Towns aspiring to win the competition invariably indulge in a orgy of painting every local house in a different colour and then smothering the results with an equally gaudy display of hardy annuals. Streets end up looking as though draped with the lurid floral equivalent of paper doilies.

The occasion ought to be sponsored, not by a supermarket chain but by a garden centre. This profession does best from the whole business as trays of begonias, nasturtiums and geraniums are scooped up for bedding in redundant water troughs, window boxes and hanging baskets.

In Irish tidy towns, colour blindness is an advantage.

More than 60 years ago the English poet John Betjeman coined the term "ghastly good taste" to describe a sensibility which ranked tweeness far above any fundamental appreciation of good design.
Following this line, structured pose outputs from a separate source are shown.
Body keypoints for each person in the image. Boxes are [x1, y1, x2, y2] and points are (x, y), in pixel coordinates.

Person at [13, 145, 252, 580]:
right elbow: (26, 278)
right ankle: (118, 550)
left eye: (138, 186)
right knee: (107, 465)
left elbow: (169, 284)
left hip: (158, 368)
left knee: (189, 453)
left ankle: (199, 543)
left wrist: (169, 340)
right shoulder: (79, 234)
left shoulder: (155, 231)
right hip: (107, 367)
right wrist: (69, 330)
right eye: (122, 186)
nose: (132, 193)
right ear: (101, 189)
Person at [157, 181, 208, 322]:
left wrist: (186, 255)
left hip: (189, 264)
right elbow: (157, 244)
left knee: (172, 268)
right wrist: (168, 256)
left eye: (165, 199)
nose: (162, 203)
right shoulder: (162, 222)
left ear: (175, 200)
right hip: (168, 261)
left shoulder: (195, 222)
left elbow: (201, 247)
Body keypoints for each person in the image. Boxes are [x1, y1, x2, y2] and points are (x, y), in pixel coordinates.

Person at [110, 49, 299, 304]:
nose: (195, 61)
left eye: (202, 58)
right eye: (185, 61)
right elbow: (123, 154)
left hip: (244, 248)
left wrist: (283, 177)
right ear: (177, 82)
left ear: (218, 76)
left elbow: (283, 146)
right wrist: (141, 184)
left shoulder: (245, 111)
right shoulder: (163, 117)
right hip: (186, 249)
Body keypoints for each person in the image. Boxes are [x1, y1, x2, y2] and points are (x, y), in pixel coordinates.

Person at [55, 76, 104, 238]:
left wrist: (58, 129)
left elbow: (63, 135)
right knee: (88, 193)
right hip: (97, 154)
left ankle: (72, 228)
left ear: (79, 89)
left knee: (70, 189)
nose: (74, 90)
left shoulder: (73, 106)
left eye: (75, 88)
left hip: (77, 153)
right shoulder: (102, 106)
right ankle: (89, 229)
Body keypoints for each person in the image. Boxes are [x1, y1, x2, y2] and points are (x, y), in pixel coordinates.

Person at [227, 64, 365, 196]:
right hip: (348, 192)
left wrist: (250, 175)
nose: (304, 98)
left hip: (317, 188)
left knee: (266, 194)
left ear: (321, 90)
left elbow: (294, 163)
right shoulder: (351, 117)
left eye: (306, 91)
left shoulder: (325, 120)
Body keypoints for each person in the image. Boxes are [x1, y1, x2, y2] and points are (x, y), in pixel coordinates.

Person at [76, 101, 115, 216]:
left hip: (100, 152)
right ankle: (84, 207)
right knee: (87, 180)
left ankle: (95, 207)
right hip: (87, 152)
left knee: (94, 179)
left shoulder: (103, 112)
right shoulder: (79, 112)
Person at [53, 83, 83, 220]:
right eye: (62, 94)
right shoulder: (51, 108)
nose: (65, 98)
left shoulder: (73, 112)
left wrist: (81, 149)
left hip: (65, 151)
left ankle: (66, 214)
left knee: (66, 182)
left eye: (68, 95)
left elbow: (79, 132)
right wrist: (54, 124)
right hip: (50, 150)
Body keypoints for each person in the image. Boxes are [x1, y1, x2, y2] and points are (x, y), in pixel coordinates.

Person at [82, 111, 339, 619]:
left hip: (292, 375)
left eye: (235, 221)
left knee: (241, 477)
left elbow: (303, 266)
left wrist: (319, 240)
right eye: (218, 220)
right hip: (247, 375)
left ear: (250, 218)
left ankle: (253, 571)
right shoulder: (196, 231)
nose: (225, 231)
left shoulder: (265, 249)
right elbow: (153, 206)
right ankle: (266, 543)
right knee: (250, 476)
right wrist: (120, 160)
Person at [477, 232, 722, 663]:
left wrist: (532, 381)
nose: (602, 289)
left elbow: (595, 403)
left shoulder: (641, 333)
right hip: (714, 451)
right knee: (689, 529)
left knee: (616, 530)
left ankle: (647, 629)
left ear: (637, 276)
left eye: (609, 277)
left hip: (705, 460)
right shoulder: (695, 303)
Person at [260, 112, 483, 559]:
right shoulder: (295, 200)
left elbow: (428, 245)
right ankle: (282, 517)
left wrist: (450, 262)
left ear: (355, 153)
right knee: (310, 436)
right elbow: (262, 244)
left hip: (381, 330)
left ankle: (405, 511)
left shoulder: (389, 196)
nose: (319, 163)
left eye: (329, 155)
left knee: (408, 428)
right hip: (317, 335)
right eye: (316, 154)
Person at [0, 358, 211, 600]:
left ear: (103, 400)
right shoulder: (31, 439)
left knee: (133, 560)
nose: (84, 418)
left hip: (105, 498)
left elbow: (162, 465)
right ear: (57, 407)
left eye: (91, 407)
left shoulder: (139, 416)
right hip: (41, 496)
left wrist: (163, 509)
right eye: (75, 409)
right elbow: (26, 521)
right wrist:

That this phenomenon is widespread among Irish tidy towns can be demonstrated simply by looking at the winner of last year's competition, Kenmare. On the same day the award was announced, another survey noted that the Co Kerry town had no appropriate planning controls or design guidance and that the main streets "are now a sea of tawdry swing-out plastic windows".

Frankly, no amount of hanging baskets or so-called traditional shop fronts can compensate for such basic architectural ignorance.

As a twee town, in which superficial floral decoration and rampant use of bright colours are given paramount importance, Kenmare - and indeed this year's winner, Westport - can congratulate themselves for the success of their efforts.

Meanwhile, the litter problem remains. If there is to be any serious effort to encourage greater civic pride in Ireland, perhaps the time has come to inaugurate an Untidy Towns Competition. Competing for glory has clearly not worked; avoiding the shame of being named the State's messiest place could have more success.